LONDON – The European Commission adopted rules on Tuesday that finalize the details for limits on banker bonuses, and a top official cautioned against efforts that have cropped up to circumvent the new restrictions.

Michel Barnier, the commissioner responsible for overseeing financial services, warned banks against pushing too far with new payments, called “allowances,” that they have devised to skirt the limits and increase fixed pay. The 2013 European law limits the bonuses of certain bankers to 100 percent of an employee’s fixed salary, or two times salary if shareholders approve it.

“Some banks are doing their utmost to circumvent remuneration rules,” Mr. Barnier said. He said that the new rules would be enforced by the European Banking Authority and local regulators. “The commission will remain vigilant to ensure that new rules are applied in full.”

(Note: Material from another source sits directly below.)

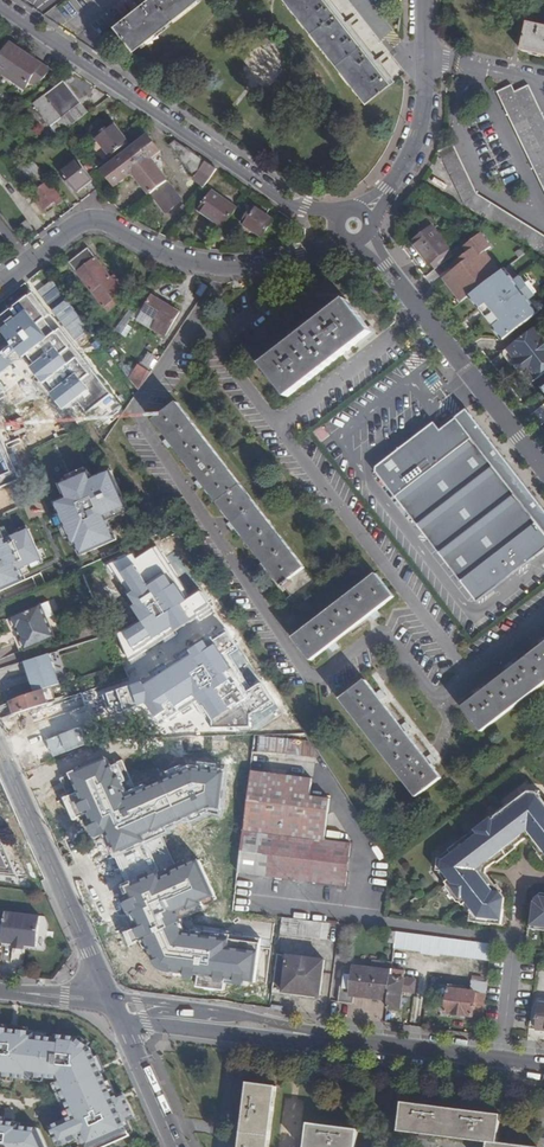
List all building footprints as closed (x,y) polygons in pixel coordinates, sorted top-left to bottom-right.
[(117,23),(136,47),(196,0),(146,0),(117,23)] [(369,99),(392,80),(329,0),(291,0),(369,99)] [(534,26),(528,53),(543,56),(543,29),(534,26)] [(0,56),(0,72),(22,87),(29,79),(33,82),(43,76),(49,68),(10,42),(0,56)] [(61,137),(92,112),(65,80),(35,104),(61,137)] [(504,94),(543,180),(543,107),(535,88),(522,95),(519,87),(504,94)] [(116,122),(97,139),(116,159),(134,141),(116,122)] [(105,170),(120,190),(139,176),(168,216),(188,201),(160,161),(170,154),(156,133),(105,170)] [(458,199),(459,203),(466,207),(543,255),(543,235),(472,190),(449,143),(440,149),(436,151),(458,199)] [(30,157),(29,156),(14,168),(24,180),(32,175),(39,184),(46,178),(30,157)] [(91,177),(88,173),(78,161),(62,174),(74,189),(91,177)] [(195,179),(211,190),(224,173),(208,161),(195,179)] [(91,177),(74,189),(77,193),(93,181),(91,177)] [(430,177),(428,180),(438,187),(440,183),(430,177)] [(48,182),(31,194),(44,210),(55,201),(57,204),(62,199),(48,182)] [(214,189),(200,212),(233,232),(239,223),(266,240),(279,219),(251,201),(245,209),(214,189)] [(422,233),(411,241),(428,263),(432,260),(437,266),(452,255),(425,219),(417,226),(422,233)] [(471,294),(499,273),(483,252),(489,247),(479,234),(463,246),(469,253),(457,263),(460,266),(455,270),(447,277),(464,299),(468,297),(471,294)] [(88,247),(69,262),(102,306),(122,291),(116,284),(118,282),(113,276),(111,277),(88,247)] [(432,260),(428,263),(434,269),(437,266),(432,260)] [(486,314),(505,337),(514,331),(537,313),(528,301),(535,295),(521,277),(513,282),(503,269),(499,273),(471,294),(482,308),(486,304),(491,311),(486,314)] [(150,293),(140,309),(155,319),(150,328),(164,336),(179,311),(150,293)] [(263,294),(254,301),(262,311),(271,304),(263,294)] [(502,340),(505,337),(486,314),(491,311),(486,304),(482,308),(471,294),(468,297),(502,340)] [(346,298),(263,362),(289,395),(371,330),(346,298)] [(53,303),(45,310),(38,302),(23,315),(53,348),(76,327),(53,303)] [(502,352),(513,366),(516,363),(532,383),(543,373),(543,333),(537,324),(502,352)] [(5,363),(10,371),(37,354),(20,327),(0,339),(0,366),(5,363)] [(150,353),(142,364),(153,371),(161,360),(150,353)] [(137,389),(150,371),(138,362),(128,377),(132,382),(137,389)] [(179,400),(154,420),(281,585),(306,566),(179,400)] [(477,602),(543,550),(543,532),(533,518),(543,509),(543,508),(467,409),(441,429),(434,421),(376,467),(376,471),(477,602)] [(9,453),(44,443),(35,413),(0,423),(9,453)] [(321,425),(314,431),(317,435),(325,431),(321,425)] [(52,457),(63,481),(94,467),(89,456),(74,463),(68,450),(52,457)] [(69,501),(59,506),(77,546),(79,545),(84,556),(118,542),(107,518),(128,510),(112,473),(92,482),(89,476),(63,487),(69,501)] [(0,529),(0,591),(25,580),(21,570),(42,561),(28,528),(7,537),(3,528),(0,529)] [(136,563),(157,609),(182,598),(160,552),(136,563)] [(128,562),(116,567),(125,590),(138,585),(128,562)] [(393,597),(375,574),(291,638),(309,661),(393,597)] [(13,617),(18,628),(22,627),(26,635),(22,637),(27,649),(58,635),(43,603),(13,617)] [(110,635),(103,616),(93,620),(101,638),(110,635)] [(463,709),(483,734),(543,687),(543,646),(463,709)] [(35,693),(49,688),(65,682),(55,653),(25,663),(35,693)] [(180,680),(180,697),(236,697),(236,680),(180,680)] [(364,680),(339,699),(415,798),(440,779),(364,680)] [(5,713),(6,718),(53,702),(49,688),(35,693),(20,698),(12,702),(15,710),(12,711),(5,713)] [(64,719),(71,738),(88,732),(81,713),(64,719)] [(183,737),(285,734),(285,716),(183,720),(183,737)] [(266,736),(257,736),(257,752),(266,752),(266,736)] [(248,787),(246,805),(318,811),(320,787),(307,785),(308,778),(254,771),(252,788),(248,787)] [(540,801),(541,793),(527,791),(526,798),(519,803),(517,800),(449,852),(451,856),(443,862),(437,861),(436,873),(443,874),(449,882),(445,884),(447,887),(447,891),(456,903),(459,903),(461,906),(465,903),(470,910),(468,923),(500,926),(503,900),(483,874),(484,871),(524,840),(528,841),(543,862),(543,808),(540,801)] [(314,838),(318,811),(246,805),(238,872),(344,886),(349,842),(314,838)] [(122,852),(127,867),(144,862),(139,847),(122,852)] [(538,890),(533,894),(528,927),(543,929),(543,891),(538,890)] [(42,916),(7,911),(3,942),(16,943),(16,941),(26,942),(26,944),(38,946),(42,916)] [(328,924),(282,918),(280,934),(327,939),(329,924),(328,924)] [(395,932),(388,931),(387,943),(394,944),(395,932)] [(394,944),(394,946),(421,950),(421,953),(439,955),(439,951),(490,958),(492,944),(395,932),(394,944)] [(326,955),(278,949),(274,985),(322,990),(326,955)] [(392,970),(388,998),(387,1007),(401,1008),(403,990),(415,991),(416,979),(404,978),(405,969),(403,969),(404,961),(392,960),(392,970)] [(355,994),(388,998),(392,970),(343,964),(339,1000),(354,1002),(355,994)] [(474,1014),(484,1015),(488,981),(472,979),(471,990),(454,989),(454,985),(450,984),(446,1012),(473,1015),(474,1014)] [(31,1081),(32,1077),(56,1080),(72,1116),(50,1125),(59,1146),(60,1146),(81,1137),(86,1146),(96,1146),(128,1132),(124,1123),(135,1118),(123,1093),(112,1097),(91,1048),(77,1038),(57,1036),(57,1039),(37,1036),(38,1033),(0,1028),(0,1077),(31,1081)] [(242,1146),(269,1146),(277,1088),(249,1085),(247,1105),(243,1104),(242,1112),(246,1113),(242,1146)] [(426,1134),(464,1138),(464,1142),(473,1144),(473,1139),(488,1141),(487,1146),(537,1146),(497,1142),(501,1114),(403,1103),(400,1131),(419,1133),(419,1137),(426,1138),(426,1134)] [(0,1122),(0,1146),(46,1146),(39,1130),(20,1128),(21,1124),(0,1122)] [(305,1146),(355,1146),(356,1130),(308,1124),(305,1146)]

The European Commission adopted the so-called Regulatory Technical Standards, a 61-page document that identifies the employees to whom the rules will apply, including anyone earning more than 500,000 euros, heads of divisions including human resources, and those who trade certain amounts of capital.

Britain is suing to block the law, saying the European Commission has overstepped its authority. A similar suit challenging rules banning short-selling in extreme circumstances failed earlier this year.

Separately, Mark J. Carney, head of the Bank of England, indicated that the Prudential Regulatory Authority, which is part of the bank, would consider expanding the amount of pay that can be clawed back by banks in cases of misconduct, poor performance and failures of risk management.

British pay rules, the so-called remuneration code, allow banks to claw back pay that has been deferred. The Parliamentary Commission on Banking Standards recommended that banks also be able to claw back vested pay, or bonuses that have already been paid. Mr. Carney, in a letter to the chairman of the Treasury Select Committee, Andrew Tyrie, said the authority would start a two-month consultation period to examine expanding clawbacks. If necessary, the authority would put in place rules for the 2014-2015 financial year.

The Treasury Select Committee also asked Mr. Carney to report back about the banking sector’s exposure to China. Mr. Carney wrote that the claims of British banks on China stood at $184 billion in the second quarter of 2013. That figure has increased about 2.5 times since the end of 2009, compared with an increase of 1.5 times for all banks that report their exposures to the Bank for International Settlements, an international organization of central banks.

“Despite this growth, claims on China are still only the fifth-largest component of U.K. banks’ external exposures,” Mr. Carney wrote. He noted that Chinese exposure was much smaller than the exposure to the United States.